Señora Torres considered the matter for a moment, then said : “You had better go and see Martin Duero. He may be able to provide you with what you need.”
“Where do I find this Señor Duero?”
Señora Torres went into detailed directions. They sounded complicated. “Do you think you can find your way now?”
“I doubt it.”
“Perhaps it would be better if I found a boy to take you there.”
“I think it would be much better,” Cade said. “Can you do that?”
“But of course, señor.”
“Tell him to be here after breakfast tomorrow.”
The boy had been burnt so deeply by the sun that he was almost black. His name was Pablo and he was ten years old. When he grew up, so he informed Cade in all seriousness, he was going to emigrate to the United
States and become an astronaut. He was fascinated by the stars and space travel.
“You think they will take me, señor?”
“Why not, Pablo? They’re always looking for good men. Maybe you’ll be the first man to land on Venus.”
The boy’s eyes shone like precious stones. “I cannot wait to grow up. Why don’t the years go faster?”
“One day you’ll wish they didn’t go so fast,” Cade said.
They crossed the Plaza, walked through a narrow alleyway where some plump, black-haired women were gossiping, and came out on to what could have been the main street of the town.

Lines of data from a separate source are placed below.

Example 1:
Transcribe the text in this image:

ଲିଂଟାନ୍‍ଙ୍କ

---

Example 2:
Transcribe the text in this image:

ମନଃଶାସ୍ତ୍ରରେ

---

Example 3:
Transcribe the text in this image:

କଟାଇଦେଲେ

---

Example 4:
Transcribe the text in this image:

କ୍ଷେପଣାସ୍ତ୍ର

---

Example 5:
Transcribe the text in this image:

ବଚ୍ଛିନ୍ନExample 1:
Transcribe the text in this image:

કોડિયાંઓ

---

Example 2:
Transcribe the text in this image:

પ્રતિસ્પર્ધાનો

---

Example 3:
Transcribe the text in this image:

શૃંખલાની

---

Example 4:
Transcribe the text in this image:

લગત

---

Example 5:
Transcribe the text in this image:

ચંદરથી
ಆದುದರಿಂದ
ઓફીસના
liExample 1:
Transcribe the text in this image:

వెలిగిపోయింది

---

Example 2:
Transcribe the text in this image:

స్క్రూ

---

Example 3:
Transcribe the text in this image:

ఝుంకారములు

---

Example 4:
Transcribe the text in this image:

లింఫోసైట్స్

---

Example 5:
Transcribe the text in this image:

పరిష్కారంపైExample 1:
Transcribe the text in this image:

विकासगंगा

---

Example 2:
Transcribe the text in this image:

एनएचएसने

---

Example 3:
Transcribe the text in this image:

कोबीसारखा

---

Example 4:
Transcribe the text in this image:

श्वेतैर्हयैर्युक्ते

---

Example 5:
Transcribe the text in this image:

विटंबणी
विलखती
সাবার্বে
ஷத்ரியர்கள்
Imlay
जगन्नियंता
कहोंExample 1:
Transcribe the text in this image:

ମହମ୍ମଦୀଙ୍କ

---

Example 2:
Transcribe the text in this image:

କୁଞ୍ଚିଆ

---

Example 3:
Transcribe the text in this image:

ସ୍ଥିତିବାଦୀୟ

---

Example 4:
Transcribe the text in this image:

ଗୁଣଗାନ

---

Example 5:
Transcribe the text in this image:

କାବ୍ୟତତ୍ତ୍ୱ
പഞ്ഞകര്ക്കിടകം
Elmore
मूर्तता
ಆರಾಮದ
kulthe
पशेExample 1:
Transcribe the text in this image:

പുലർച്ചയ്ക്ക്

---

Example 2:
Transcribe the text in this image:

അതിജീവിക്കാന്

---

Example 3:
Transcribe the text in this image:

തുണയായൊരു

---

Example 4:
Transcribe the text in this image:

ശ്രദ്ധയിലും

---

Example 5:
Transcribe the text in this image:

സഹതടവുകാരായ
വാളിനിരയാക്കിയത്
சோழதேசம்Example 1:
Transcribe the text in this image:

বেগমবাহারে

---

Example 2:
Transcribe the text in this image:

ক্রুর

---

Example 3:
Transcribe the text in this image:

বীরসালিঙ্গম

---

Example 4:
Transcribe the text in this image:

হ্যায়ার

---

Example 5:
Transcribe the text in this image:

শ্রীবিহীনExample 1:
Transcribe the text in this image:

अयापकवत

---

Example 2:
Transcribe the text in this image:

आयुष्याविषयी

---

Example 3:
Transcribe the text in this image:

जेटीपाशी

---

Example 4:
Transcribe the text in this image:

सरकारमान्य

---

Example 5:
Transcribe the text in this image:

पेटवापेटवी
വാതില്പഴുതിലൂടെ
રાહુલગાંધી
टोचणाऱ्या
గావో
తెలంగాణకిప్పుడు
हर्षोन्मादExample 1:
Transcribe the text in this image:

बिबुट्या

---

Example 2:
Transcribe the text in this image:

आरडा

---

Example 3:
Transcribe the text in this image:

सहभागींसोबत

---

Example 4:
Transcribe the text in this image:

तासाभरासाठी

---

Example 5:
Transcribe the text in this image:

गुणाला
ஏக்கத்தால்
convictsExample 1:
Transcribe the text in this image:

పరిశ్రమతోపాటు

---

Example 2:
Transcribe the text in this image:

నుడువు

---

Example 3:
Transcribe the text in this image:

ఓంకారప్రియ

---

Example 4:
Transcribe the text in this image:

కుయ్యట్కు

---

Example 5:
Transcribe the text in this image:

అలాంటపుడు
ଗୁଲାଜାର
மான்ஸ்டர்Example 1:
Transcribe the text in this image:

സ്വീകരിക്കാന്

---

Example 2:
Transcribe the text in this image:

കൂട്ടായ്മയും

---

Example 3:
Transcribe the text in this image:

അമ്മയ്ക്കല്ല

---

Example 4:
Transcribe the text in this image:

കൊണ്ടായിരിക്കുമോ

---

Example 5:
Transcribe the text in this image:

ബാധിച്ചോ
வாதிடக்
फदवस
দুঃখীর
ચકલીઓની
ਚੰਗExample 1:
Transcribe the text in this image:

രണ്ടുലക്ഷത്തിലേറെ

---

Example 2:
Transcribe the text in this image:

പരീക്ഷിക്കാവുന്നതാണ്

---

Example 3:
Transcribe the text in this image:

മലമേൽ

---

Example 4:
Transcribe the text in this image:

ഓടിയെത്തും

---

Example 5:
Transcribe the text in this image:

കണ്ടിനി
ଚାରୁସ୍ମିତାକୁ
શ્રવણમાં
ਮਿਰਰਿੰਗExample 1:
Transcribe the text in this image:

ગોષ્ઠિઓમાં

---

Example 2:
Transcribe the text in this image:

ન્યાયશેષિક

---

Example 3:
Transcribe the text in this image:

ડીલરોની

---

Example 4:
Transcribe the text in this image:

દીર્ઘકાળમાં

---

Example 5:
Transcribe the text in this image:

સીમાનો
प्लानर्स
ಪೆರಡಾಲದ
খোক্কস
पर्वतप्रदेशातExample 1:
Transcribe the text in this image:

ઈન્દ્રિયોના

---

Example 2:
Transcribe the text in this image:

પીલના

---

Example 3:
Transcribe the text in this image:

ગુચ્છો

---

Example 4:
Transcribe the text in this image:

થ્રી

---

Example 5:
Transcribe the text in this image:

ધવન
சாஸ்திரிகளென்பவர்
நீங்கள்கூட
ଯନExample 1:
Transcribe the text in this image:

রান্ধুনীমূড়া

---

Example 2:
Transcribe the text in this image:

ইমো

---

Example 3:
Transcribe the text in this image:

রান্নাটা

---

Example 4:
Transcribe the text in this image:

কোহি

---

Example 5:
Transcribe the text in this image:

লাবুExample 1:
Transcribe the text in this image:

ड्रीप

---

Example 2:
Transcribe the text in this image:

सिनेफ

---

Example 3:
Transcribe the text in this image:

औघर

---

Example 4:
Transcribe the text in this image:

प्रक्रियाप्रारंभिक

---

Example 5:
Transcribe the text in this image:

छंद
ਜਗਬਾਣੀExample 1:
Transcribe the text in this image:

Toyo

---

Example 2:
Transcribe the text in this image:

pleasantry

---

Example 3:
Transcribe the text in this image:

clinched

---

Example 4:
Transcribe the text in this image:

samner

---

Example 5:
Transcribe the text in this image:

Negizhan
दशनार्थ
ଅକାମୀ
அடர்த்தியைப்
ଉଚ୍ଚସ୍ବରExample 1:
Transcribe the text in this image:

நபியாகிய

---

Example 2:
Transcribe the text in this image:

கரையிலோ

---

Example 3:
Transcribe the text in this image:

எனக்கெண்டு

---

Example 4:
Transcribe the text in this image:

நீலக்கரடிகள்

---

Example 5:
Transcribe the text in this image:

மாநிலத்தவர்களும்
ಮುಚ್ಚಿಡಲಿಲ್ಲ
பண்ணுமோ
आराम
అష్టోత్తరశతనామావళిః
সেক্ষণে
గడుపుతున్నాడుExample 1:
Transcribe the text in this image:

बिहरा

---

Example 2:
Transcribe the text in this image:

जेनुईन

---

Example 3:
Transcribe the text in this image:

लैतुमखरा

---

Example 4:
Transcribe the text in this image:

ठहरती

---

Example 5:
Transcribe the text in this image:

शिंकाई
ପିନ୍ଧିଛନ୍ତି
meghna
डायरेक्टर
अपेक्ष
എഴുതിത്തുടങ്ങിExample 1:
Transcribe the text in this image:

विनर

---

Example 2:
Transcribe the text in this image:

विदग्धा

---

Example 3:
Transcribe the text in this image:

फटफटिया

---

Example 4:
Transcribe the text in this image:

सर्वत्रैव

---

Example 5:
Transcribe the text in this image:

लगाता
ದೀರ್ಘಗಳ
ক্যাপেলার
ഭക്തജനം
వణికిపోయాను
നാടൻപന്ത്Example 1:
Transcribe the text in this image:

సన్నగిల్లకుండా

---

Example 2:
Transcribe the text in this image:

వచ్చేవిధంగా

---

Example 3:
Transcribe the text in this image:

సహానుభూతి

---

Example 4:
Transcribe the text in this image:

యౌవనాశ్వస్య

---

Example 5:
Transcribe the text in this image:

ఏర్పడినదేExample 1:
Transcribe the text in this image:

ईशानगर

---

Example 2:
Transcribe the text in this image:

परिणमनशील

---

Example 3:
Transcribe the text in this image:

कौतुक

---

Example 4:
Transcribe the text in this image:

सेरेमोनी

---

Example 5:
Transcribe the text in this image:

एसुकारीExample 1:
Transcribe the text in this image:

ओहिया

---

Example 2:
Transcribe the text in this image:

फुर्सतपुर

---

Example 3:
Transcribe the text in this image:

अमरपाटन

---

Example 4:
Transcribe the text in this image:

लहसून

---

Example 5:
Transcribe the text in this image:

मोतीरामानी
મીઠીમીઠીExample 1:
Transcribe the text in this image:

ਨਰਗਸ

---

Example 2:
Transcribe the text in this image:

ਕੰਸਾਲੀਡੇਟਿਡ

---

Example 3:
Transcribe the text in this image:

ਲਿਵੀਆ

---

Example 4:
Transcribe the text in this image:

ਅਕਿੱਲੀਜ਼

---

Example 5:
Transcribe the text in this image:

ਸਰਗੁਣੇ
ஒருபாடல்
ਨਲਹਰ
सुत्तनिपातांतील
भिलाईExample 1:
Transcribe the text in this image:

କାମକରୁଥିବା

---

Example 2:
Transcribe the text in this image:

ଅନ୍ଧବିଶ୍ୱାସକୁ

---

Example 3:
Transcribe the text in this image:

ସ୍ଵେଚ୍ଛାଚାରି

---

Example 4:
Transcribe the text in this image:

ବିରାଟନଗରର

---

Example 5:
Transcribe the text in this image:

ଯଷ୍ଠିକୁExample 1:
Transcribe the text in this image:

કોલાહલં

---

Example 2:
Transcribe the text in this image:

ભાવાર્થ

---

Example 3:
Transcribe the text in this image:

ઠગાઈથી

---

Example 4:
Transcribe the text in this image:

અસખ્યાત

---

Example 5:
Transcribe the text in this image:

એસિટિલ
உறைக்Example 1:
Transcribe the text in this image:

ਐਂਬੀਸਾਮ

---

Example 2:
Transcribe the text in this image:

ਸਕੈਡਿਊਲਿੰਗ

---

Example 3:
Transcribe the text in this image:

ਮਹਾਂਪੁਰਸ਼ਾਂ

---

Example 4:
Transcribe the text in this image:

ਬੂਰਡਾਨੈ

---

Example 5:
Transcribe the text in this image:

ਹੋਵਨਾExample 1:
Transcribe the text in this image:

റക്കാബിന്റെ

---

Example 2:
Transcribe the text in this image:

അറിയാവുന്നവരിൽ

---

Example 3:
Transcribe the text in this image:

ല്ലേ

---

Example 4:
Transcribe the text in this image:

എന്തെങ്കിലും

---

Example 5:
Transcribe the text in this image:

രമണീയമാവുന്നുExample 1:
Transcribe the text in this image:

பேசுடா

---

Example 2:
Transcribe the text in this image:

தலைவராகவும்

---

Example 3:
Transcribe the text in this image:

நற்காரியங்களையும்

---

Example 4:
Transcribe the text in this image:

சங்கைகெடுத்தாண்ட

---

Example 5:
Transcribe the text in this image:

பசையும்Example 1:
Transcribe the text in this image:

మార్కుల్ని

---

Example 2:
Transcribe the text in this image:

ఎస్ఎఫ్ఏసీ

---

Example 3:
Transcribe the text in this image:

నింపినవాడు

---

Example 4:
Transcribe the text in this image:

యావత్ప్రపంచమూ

There were some shops, some motor lorries, a few cars, people.
“This way, señor,” Pablo said.
They turned to the left, continued on for about two hundred yards, then plunged down another alleyway and came suddenly on a patch of waste ground where an old Chrysler convertible had come to the end of its journeys. It stood there rusting gently, with no tyres and the hood nothing but a skeleton. Some small fry were sitting in it and they were not even squabbling; perhaps in imagination they were driving down the shining streets of Caracas with all the glittering shops and nightclubs and hotels on either side.
“They’re going places,” Cade said.
Pablo looked infinitely contemptuous. “Children’s games,” he said with all the superiority of one who was ten years old and going to be an astronaut.
It turned out to be a rough timber building with no paint and a corrugated iron roof. It had the smell of oil and rubber that you get wherever motor vehicles
congregate. There were half a dozen cars of various ages and conditions, none very new, and there were two Italian scooters with worn saddles and smooth tyres. A man was working at a bench on the left as you went in; he was filing a piece of metal held in a vice and drops of sweat were falling on to it from his forehead. He was not much more than five feet tall and as fat as a leg of pork. He was standing on a box to give him added height.